Event Foo: Thou Shalt Not Aggregate at Source


This guest post from Alex Rasmussen of Freenome is the sixth in our series on the how, why, and what of events.

When your application emits events, it’s usually emitting them for the benefit of a human operator – maybe you at 3am, if you’re unlucky. The operator wants as much information as possible, with as much context as possible. Keeping this in mind, here are a three things I always consider when creating events.

Provide as much context as possible

At minimum, an event should contain information about the process and host that emitted it, and the time at which it was emitted. Request, session and user IDs should also be recorded if applicable and available. More context is always better than less, and filtering context out is a lot easier than injecting it back in later.

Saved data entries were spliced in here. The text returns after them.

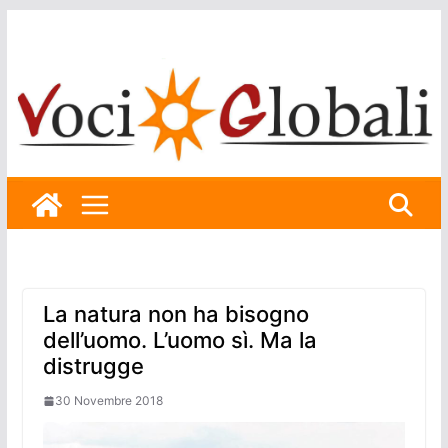
Skip
to
content
La natura non ha bisogno
dell’uomo. L’uomo sì. Ma la
distrugge
30 Novembre 2018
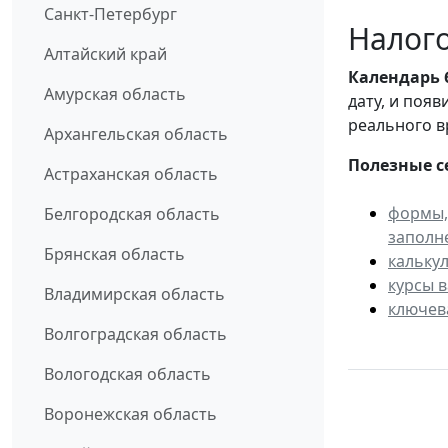
Санкт-Петербург
Налого
Алтайский край
Календарь
Амурская область
дату, и поя
реального в
Архангельская область
Полезные с
Астраханская область
формы,
Белгородская область
заполн
Брянская область
кальку
курсы 
Владимирская область
ключев
Волгоградская область
Вологодская область
Воронежская область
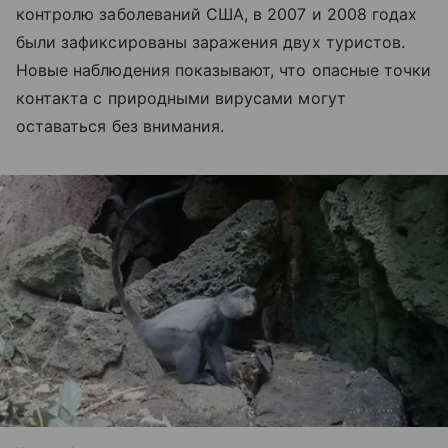
контролю заболеваний США, в 2007 и 2008 годах
были зафиксированы заражения двух туристов.
Новые наблюдения показывают, что опасные точки
контакта с природными вирусами могут
оставаться без внимания.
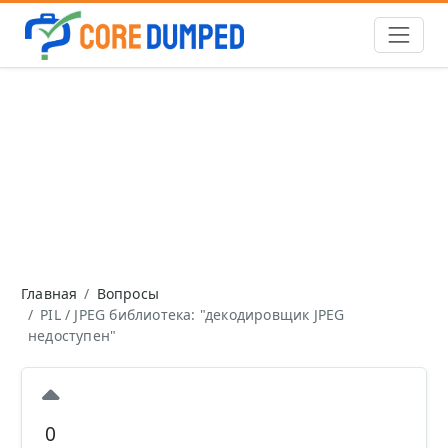
Главная
Вопросы
PIL / JPEG библиотека: "декодировщик JPEG
недоступен"
0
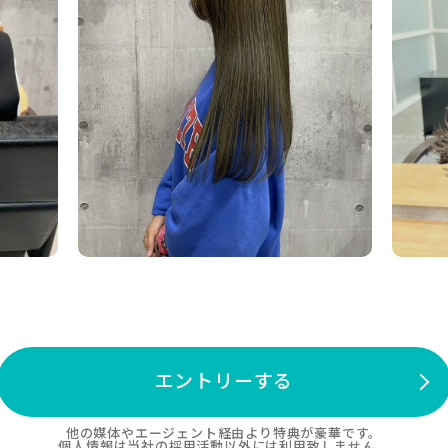
エントリーする
他の媒体やエージェント経由より特典が豪華です。
個人情報は当社の採用活動以外には利用致しません。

When in doubt, split it out

The operator should never have to resort to regular expressions when analyzing events. If a field can be decomposed into multiple fields, do so. If a field is useful in both decomposed and combined forms (date-times are a great example of this) provide both forms. Storing and transferring bits is far cheaper than wasting your operator’s time and energy.

Aggregate as lazily as possible

It may be tempting to aggregate events at the emitting process. Unfortunately, once you do one aggregate in-process, you’re stuck with that aggregate unless you do a code change. Unless you absolutely can’t avoid it, emit raw events and let your observability system handle aggregation. Chances are that system can handle a lot more raw events without falling over than you think.